─── EXTRAIT À LIRE
Retranscription, si vous préférez lire :
José Emilio Pacheco,
Tu mourras ailleurs,
Éditions la Différence
L’ouvrage
Ce livre est d’abord l’histoire d’un récit. Nous sommes en présence de deux personnages, et le narrateur nous abreuve d’hypothèses à leur sujet. Il ya d’une part quelqu’un qui est là pour observer, traquer, rechercher, ou écrire sur M. Et M, bien entendu on comprend assez vite qu’il s’agit d’un criminel nazi, mais c’est avant tout le spectre du nazisme lui-même qui ne sera jamais réellement mort ; de la haine de l’homme envers l’homme. Et quelqu’un est à la fois celui qui veut se venger, est à la fois le porteur de mémoire, et une espèce d’écrivain lamentable qui voudrait s’approprier la mémoire d’autrui et en éprouve des scrupules. Et tout cela se retrouve dans cet ouvrage.
──────
CONSIGNE DE TRAVAIL A => Transcrivez à l'identique toutes les lignes des enregistrements ci-dessous, sans reprendre les images.
─── DONNÉES FOURNIES
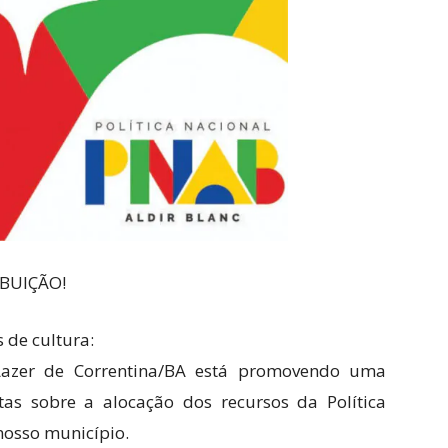
IBUIÇÃO!
s de cultura:
 Lazer de Correntina/BA está promovendo uma
tas sobre a alocação dos recursos da Política
nosso município.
──────
CONSIGNE DE TRAVAIL B => Modifiez l'extrait sur le livre Tu mourras ailleurs de « Retranscription, si vous » à « dans cet ouvrage. » en remplaçant « lamentable » par « médiocre ».

RÉPONSE A =>
IBUIÇÃO!
s de cultura:
 Lazer de Correntina/BA está promovendo uma
tas sobre a alocação dos recursos da Política
nosso município.

RÉPONSE B =>
Retranscription, si vous préférez lire :
José Emilio Pacheco,
Tu mourras ailleurs,
Éditions la Différence
L’ouvrage
Ce livre est d’abord l’histoire d’un récit. Nous sommes en présence de deux personnages, et le narrateur nous abreuve d’hypothèses à leur sujet. Il ya d’une part quelqu’un qui est là pour observer, traquer, rechercher, ou écrire sur M. Et M, bien entendu on comprend assez vite qu’il s’agit d’un criminel nazi, mais c’est avant tout le spectre du nazisme lui-même qui ne sera jamais réellement mort ; de la haine de l’homme envers l’homme. Et quelqu’un est à la fois celui qui veut se venger, est à la fois le porteur de mémoire, et une espèce d’écrivain médiocre qui voudrait s’approprier la mémoire d’autrui et en éprouve des scrupules. Et tout cela se retrouve dans cet ouvrage.